The matrix-based operation lies at the center of its new model. Vice president Cui Dongsheng pointed out last year that the company had cured itself of the “single leading anchor” reliance by putting in place a “vertical matrix-based operation model” consisting of a range of product segments like cosmetics, drinks, sports and home appliances. Revenue from Luo’s two primary accounts now accounts for less than 3% of the total, the company says, signaling it has transformed from “Luo Yonghao’s livestreaming room” to the “Be Friends Matrix.”
The second prong in its transformation is the company’s multi-platform strategy. Besides Douyin, Be Friends has set up on other livestreaming platforms, including Alibaba’s Taobao and JD.com, and Baidu’s Youxuan, as part of its diversification efforts.
Virtual AI anchor
Lastly, Be Friends is trying to move past Luo Yonghao by harnessing the power of AI and other new technologies. The company continues to invest in its “Friends Cloud” system with an aim of creating a digital platform that combines goods selection, distribution and other operations, ultimately boosting its own efficiency. During this year’s June 18 online shopping festival in China, the company launched a digital avatar version of “Luo Yonghao’s livestreaming,” whose first session lasted 6.5 hours, got over 13 million views and generated 55 million yuan in GMV. Still, the continued need for Luo’s digital avatar highlights the reality that even with AI’s help the company is still somewhat reliant on its former celebrity host.
At the same time, Be Friends is also trying to develop and sell its own goods and take a more hands-on approach to supply chain management, hoping such steps can stabilize its tumbling gross margin.
Investors didn’t seem too impressed with the results from Be Friends in its new form, with the stock falling about 4% the day after the midyear report’s release, leaving it down over 10% year-to-date. The shares currently trade at a very so-so price-to-sales (P/S) ratio of just 1.02 times. That’s well below the 6 times for East Buy, which is also trying to figure out its own way forward after its blowup last year with Dong Yuhui.
East Buy isn’t doing much better, recently reporting a net profit from continuing operations of only 6.19 million yuan for its latest fiscal year through May. The company is in the process of “de-Dong”-ing itself and shifting towards selling private label goods in a membership format, positioning itself as an online version of Walmart’s popular Sam’s Club.
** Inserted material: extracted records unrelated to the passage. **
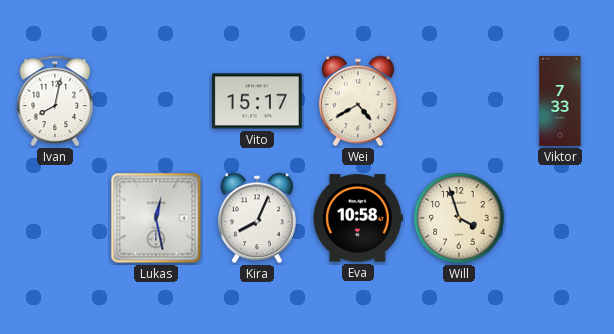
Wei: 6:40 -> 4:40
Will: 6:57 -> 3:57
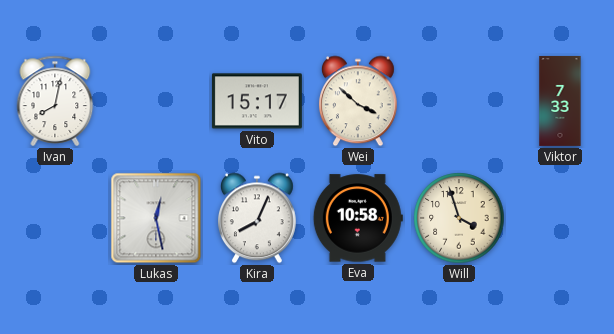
Wei: 4:40 -> 3:52
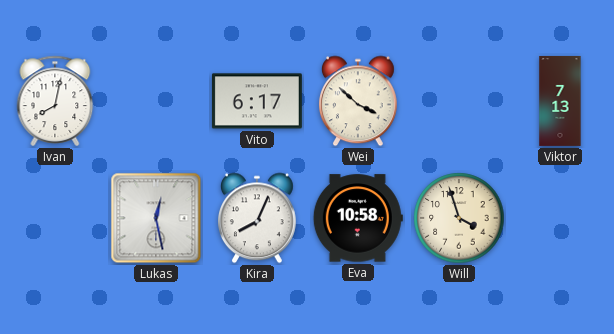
Vito: 15:17 -> 6:17
Viktor: 7:33 -> 7:13
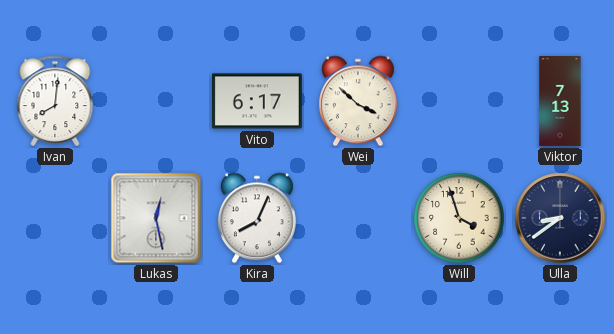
Ivan: 8:02 -> 8:01
Eva: 10:58 -> none
Ulla: none -> 8:39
Be Friends started its de-personalization process earlier and its matrix-based operation model and multi-platform strategy are already taking shape. But while its revenue has stabilized, higher traffic acquisition costs have eaten into its profitability and it has yet to find a relatively greenfield area like East Buy. The two companies are on different courses as they find their way forward. But their similar difficulties testify to what’s shaping up as a new basic fundamental principle for the livestreaming e-commerce business, namely avoiding overreliance on individual hosts.